より詳しい解説を読む『ヴェローナの二紳士』で言及される「僧ロレンス」が、森の中で修業をしていた(5.2.36)という事実は興味を引くところである。その「森」は、ヴェローナやマンチュアを追放され盗賊となって生きている人々が棲む領域として表象されている。また、ヴァレンタインとシルヴィア、プローティウスとジュリアを結びつけ、さらに盗賊たちには「恩赦」が与えられるという、神秘的な力が作用する領域として表象されている。つまり、「森」は、ミラノ、ヴェローナ、マンチュアという領地の外に存在しながら、それらの融和を可能にする空間として機能している。そのような領域で修行を続ける修道士として、「僧ロレンス」という人物が存在するのである。

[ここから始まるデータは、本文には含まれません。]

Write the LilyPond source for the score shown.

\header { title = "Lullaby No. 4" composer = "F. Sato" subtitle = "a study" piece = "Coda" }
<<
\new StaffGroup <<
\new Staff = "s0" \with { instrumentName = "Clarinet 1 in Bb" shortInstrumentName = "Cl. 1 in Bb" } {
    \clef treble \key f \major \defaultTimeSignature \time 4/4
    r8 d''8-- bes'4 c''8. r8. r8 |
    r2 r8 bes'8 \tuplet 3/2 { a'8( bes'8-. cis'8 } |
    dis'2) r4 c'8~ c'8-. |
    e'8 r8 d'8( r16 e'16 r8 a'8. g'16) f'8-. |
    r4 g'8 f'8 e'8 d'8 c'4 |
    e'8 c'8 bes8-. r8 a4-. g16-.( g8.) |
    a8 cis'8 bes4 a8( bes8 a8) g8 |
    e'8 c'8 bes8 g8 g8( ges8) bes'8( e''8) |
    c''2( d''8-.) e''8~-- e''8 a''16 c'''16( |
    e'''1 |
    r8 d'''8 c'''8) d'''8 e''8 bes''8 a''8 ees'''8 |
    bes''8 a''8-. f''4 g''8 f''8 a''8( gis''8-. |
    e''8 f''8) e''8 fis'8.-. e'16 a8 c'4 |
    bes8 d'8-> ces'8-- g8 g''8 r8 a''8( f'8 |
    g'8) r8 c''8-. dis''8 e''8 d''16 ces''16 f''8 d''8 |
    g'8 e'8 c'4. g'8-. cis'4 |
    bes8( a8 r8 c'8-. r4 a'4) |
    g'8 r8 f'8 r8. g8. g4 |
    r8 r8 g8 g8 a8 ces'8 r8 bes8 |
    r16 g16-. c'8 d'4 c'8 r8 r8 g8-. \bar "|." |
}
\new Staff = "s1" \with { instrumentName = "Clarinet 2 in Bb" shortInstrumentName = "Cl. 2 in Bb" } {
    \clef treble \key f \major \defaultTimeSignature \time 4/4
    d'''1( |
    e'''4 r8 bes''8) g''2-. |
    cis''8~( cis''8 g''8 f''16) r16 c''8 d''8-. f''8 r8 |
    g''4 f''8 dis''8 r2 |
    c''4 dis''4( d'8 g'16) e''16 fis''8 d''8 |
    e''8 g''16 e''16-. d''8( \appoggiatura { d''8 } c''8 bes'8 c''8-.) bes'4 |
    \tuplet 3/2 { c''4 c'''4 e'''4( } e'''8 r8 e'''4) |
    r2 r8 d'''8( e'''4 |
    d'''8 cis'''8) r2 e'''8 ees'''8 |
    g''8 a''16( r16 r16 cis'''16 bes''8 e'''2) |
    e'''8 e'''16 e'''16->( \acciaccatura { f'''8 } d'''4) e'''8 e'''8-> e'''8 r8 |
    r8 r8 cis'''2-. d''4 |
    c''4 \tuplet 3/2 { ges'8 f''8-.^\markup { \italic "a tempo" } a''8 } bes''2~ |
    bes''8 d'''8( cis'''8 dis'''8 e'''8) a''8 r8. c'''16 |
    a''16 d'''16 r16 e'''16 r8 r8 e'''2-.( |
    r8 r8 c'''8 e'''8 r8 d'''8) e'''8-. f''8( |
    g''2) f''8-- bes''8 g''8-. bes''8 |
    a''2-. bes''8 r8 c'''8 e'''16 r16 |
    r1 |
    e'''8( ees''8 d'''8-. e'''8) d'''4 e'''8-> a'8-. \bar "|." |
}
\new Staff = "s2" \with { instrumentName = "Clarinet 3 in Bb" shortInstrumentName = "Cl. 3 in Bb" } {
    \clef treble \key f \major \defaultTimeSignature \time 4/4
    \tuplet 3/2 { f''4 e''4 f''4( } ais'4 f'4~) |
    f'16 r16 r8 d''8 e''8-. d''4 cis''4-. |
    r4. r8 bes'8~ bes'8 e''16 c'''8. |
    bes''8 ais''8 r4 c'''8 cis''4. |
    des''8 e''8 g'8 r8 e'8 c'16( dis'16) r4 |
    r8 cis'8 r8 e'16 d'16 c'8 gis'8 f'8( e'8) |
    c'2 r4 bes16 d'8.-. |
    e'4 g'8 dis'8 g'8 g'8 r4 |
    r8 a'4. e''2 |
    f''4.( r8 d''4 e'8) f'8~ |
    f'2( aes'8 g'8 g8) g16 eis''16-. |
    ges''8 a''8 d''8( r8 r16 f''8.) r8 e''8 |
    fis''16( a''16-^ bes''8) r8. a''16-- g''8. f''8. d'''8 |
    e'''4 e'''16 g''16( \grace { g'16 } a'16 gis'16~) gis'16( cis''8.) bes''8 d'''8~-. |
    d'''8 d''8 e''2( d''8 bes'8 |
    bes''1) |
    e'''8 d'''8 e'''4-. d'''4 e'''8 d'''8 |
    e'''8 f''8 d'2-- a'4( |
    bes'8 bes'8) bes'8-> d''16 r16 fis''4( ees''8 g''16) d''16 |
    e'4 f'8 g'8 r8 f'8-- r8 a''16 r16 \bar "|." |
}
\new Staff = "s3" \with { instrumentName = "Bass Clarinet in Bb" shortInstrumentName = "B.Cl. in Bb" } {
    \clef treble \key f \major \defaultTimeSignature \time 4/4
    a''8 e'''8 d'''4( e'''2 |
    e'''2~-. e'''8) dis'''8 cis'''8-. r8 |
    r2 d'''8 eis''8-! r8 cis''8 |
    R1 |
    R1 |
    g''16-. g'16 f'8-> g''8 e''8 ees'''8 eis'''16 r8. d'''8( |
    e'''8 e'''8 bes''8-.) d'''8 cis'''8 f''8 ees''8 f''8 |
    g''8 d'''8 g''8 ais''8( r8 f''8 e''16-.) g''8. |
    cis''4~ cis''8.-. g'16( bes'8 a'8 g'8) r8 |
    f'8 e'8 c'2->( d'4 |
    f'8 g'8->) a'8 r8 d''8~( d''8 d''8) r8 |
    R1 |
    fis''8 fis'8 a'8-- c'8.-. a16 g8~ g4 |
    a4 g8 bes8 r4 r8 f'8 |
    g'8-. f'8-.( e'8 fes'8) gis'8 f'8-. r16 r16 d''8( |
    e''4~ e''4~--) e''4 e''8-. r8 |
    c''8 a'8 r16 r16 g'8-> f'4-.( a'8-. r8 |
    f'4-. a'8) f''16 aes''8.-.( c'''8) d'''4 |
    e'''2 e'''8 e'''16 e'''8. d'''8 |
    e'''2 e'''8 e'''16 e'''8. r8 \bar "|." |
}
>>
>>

『ロミオとジュリエット』の僧ロレンスは、ヴェローナとマンチュアをつなぐ存在として機能している。追放という判決を受けたロミオをマンチュアへ亡命させる手はずを整えるのはロレンスであり、彼はまた、ジュリエットをマンチュアへ送る計画も立てる。ロレンスにそれが可能なのは、彼が、フランシスコ会の修道士である(問題29解説を参照)からで、モンダギュー家やキャピュレット家の人々のようにヴェローナの統治体制にのみ従属する人間ではないからである。もし、彼のすべての計画が疫病によって頓挫することがなかったなら、彼が執り行ったロミオとジュリエットの結婚が、ヴェローナの内紛を沈め、さらに、マンチュアとヴェローナの経済的融合をも可能にしていたと想像される。つまり、『ロミオとジュリエット』のロレンスは、ヴェローナに土地や財産を有さないフランシスコ会の修道士―つまり領域内における異邦人―でありながら、マンチュアやヴェローナに多大な影響を及ぼし得る神秘世界の住人として表象されているのであり、その点で、『ヴェローナの二紳士』における「森」に所属するロレンスと類似しているといえる。
初演当時の劇場では、「僧ロレンス」という記号は、『ヴェローナの二紳士』と『ロミオとジュリエット』をより密接に結びつける機能性を有していたのかもしれない。